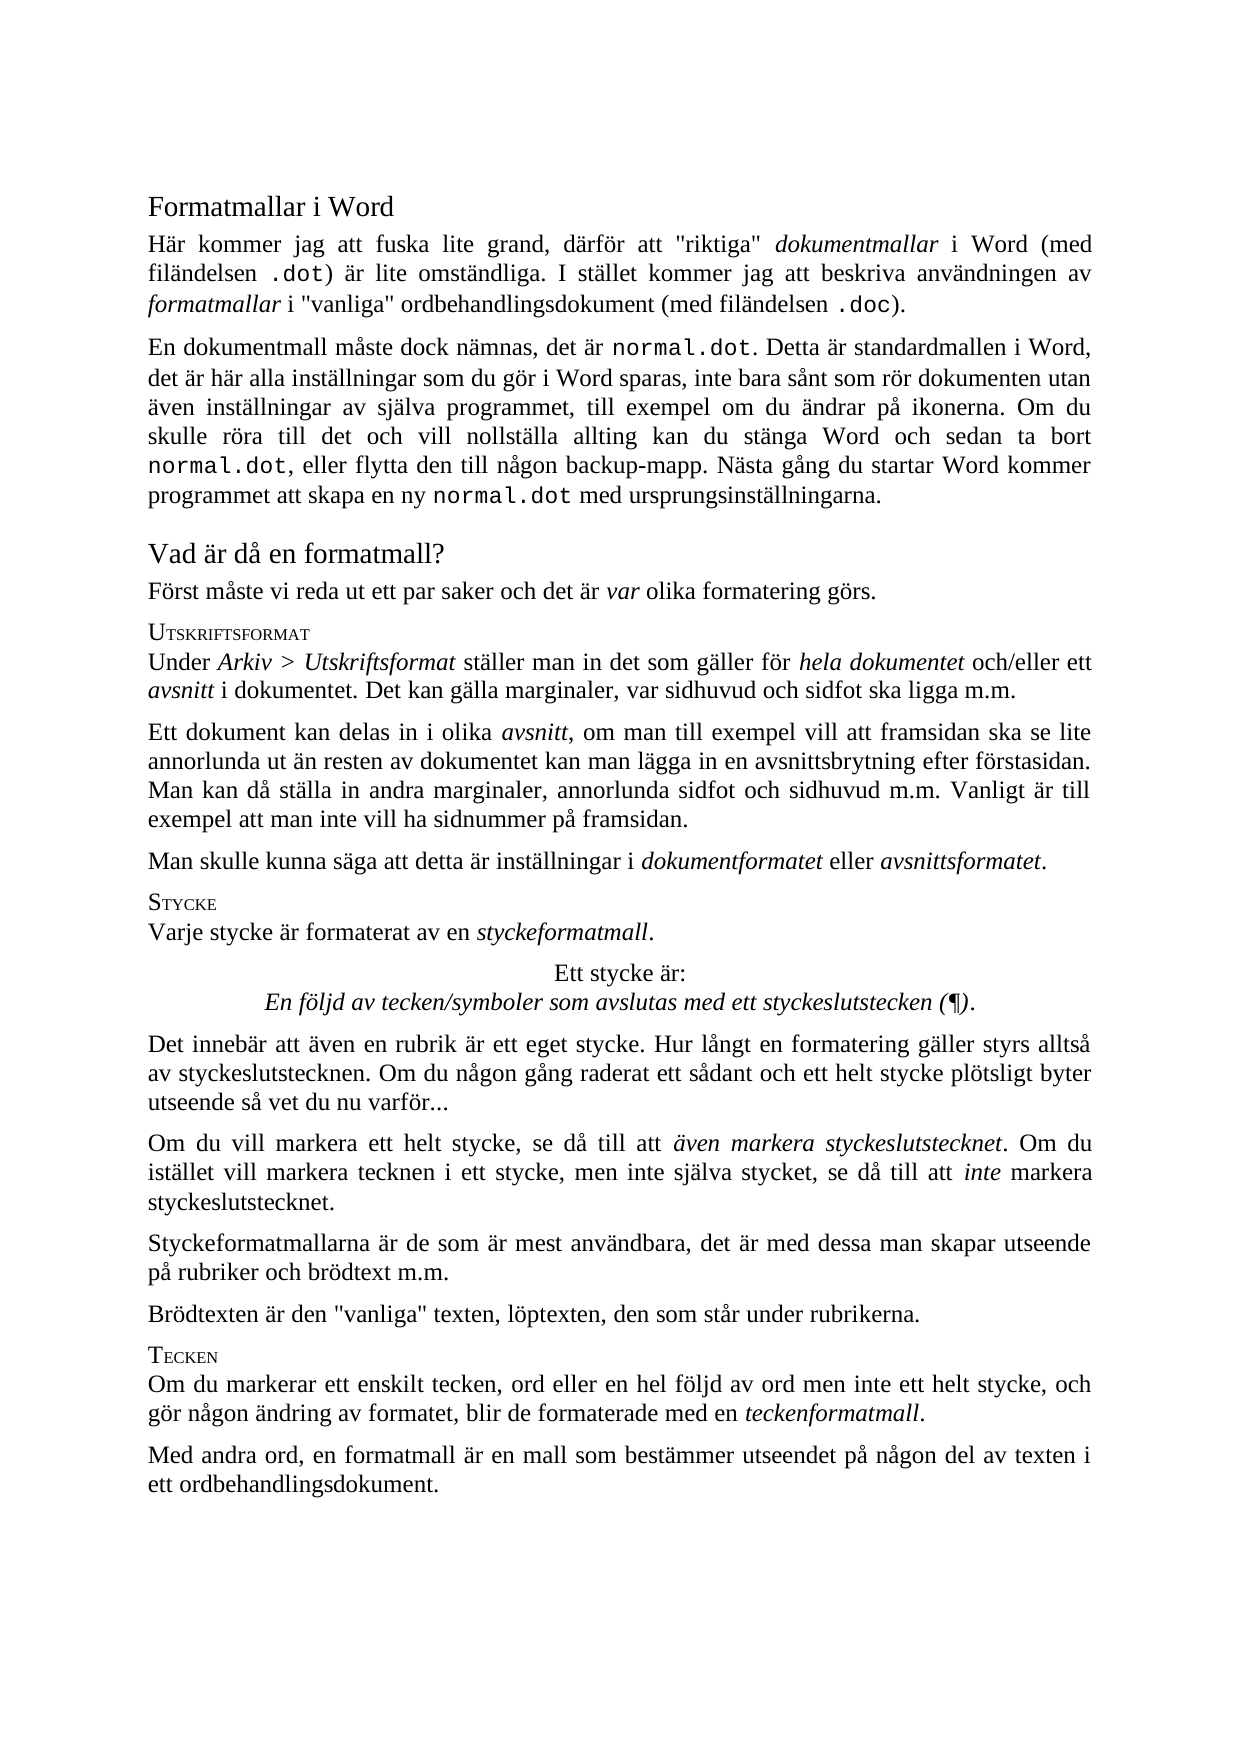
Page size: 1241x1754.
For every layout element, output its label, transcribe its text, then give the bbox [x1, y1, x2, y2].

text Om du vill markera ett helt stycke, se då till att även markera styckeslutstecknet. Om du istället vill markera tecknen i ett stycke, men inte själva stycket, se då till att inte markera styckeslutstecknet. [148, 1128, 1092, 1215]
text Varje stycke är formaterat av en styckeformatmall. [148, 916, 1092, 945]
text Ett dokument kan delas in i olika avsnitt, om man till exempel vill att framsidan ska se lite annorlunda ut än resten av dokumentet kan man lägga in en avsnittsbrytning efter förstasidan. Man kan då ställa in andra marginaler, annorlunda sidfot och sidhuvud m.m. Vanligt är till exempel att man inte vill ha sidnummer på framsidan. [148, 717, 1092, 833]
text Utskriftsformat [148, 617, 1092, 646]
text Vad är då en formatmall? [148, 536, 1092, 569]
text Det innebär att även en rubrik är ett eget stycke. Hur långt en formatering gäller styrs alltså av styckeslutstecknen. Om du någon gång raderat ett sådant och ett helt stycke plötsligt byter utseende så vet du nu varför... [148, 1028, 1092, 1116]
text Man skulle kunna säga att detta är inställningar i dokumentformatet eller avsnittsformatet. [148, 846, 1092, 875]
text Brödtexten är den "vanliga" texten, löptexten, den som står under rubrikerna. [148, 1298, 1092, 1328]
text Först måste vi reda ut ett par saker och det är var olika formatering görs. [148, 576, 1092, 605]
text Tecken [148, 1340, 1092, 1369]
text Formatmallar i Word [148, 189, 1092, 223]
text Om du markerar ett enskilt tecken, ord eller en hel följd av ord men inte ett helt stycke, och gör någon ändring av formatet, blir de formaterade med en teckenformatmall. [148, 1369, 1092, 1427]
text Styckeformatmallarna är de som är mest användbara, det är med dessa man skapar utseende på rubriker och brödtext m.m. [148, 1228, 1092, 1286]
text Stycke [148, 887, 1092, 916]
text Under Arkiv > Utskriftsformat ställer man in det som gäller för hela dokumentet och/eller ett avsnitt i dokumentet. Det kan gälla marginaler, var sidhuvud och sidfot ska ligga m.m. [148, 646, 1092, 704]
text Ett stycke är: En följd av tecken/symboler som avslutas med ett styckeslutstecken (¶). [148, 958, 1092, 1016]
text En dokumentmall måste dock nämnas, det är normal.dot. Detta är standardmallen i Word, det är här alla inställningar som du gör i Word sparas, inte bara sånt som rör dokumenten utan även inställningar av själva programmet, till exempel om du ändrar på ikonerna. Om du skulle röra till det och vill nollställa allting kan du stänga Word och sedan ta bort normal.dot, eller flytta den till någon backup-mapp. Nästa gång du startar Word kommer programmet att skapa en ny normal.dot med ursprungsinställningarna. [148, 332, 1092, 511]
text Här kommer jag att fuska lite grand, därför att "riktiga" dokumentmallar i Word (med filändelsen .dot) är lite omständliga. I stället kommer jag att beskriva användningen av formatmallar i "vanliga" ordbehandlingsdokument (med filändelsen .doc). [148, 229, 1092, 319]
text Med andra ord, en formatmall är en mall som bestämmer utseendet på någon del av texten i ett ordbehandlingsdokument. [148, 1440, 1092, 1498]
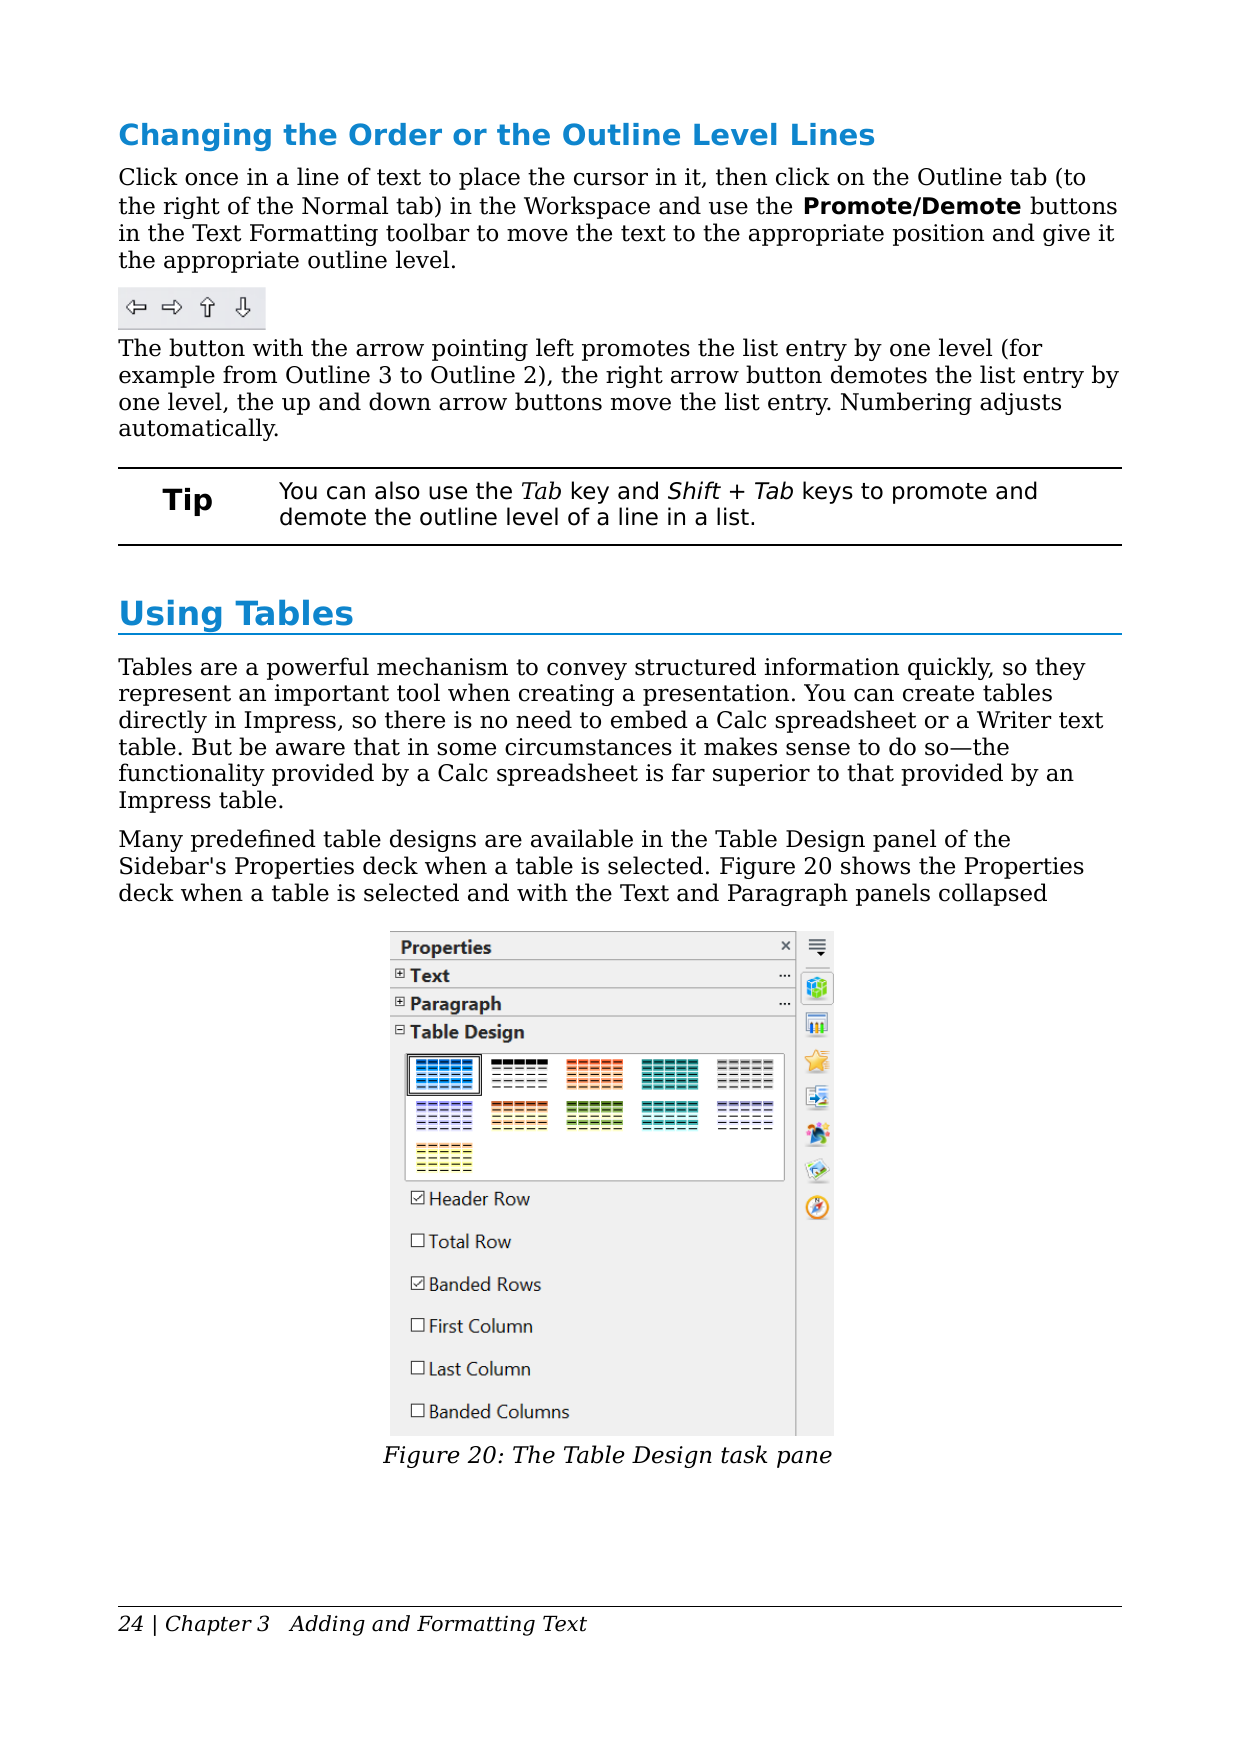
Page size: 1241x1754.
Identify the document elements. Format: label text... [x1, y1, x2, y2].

───

TASK GOAL: Please repeat the listing above word for word, from start to finish, and leave the pictures out.

RESPONSE:
Page size: 1241x1754.
For every layout element, output its label, transcribe its text, then give the bbox [x1, y1, x2, y2].

text Om du vill markera ett helt stycke, se då till att även markera styckeslutstecknet. Om du istället vill markera tecknen i ett stycke, men inte själva stycket, se då till att inte markera styckeslutstecknet. [148, 1128, 1092, 1215]
text Varje stycke är formaterat av en styckeformatmall. [148, 916, 1092, 945]
text Ett dokument kan delas in i olika avsnitt, om man till exempel vill att framsidan ska se lite annorlunda ut än resten av dokumentet kan man lägga in en avsnittsbrytning efter förstasidan. Man kan då ställa in andra marginaler, annorlunda sidfot och sidhuvud m.m. Vanligt är till exempel att man inte vill ha sidnummer på framsidan. [148, 717, 1092, 833]
text Utskriftsformat [148, 617, 1092, 646]
text Vad är då en formatmall? [148, 536, 1092, 569]
text Det innebär att även en rubrik är ett eget stycke. Hur långt en formatering gäller styrs alltså av styckeslutstecknen. Om du någon gång raderat ett sådant och ett helt stycke plötsligt byter utseende så vet du nu varför... [148, 1028, 1092, 1116]
text Man skulle kunna säga att detta är inställningar i dokumentformatet eller avsnittsformatet. [148, 846, 1092, 875]
text Brödtexten är den "vanliga" texten, löptexten, den som står under rubrikerna. [148, 1298, 1092, 1328]
text Först måste vi reda ut ett par saker och det är var olika formatering görs. [148, 576, 1092, 605]
text Tecken [148, 1340, 1092, 1369]
text Formatmallar i Word [148, 189, 1092, 223]
text Om du markerar ett enskilt tecken, ord eller en hel följd av ord men inte ett helt stycke, och gör någon ändring av formatet, blir de formaterade med en teckenformatmall. [148, 1369, 1092, 1427]
text Styckeformatmallarna är de som är mest användbara, det är med dessa man skapar utseende på rubriker och brödtext m.m. [148, 1228, 1092, 1286]
text Stycke [148, 887, 1092, 916]
text Under Arkiv > Utskriftsformat ställer man in det som gäller för hela dokumentet och/eller ett avsnitt i dokumentet. Det kan gälla marginaler, var sidhuvud och sidfot ska ligga m.m. [148, 646, 1092, 704]
text Ett stycke är: En följd av tecken/symboler som avslutas med ett styckeslutstecken (¶). [148, 958, 1092, 1016]
text En dokumentmall måste dock nämnas, det är normal.dot. Detta är standardmallen i Word, det är här alla inställningar som du gör i Word sparas, inte bara sånt som rör dokumenten utan även inställningar av själva programmet, till exempel om du ändrar på ikonerna. Om du skulle röra till det och vill nollställa allting kan du stänga Word och sedan ta bort normal.dot, eller flytta den till någon backup-mapp. Nästa gång du startar Word kommer programmet att skapa en ny normal.dot med ursprungsinställningarna. [148, 332, 1092, 511]
text Här kommer jag att fuska lite grand, därför att "riktiga" dokumentmallar i Word (med filändelsen .dot) är lite omständliga. I stället kommer jag att beskriva användningen av formatmallar i "vanliga" ordbehandlingsdokument (med filändelsen .doc). [148, 229, 1092, 319]
text Med andra ord, en formatmall är en mall som bestämmer utseendet på någon del av texten i ett ordbehandlingsdokument. [148, 1440, 1092, 1498]
Page size: 1241x1754.
Identify the document elements. Format: label text... [x1, y1, x2, y2].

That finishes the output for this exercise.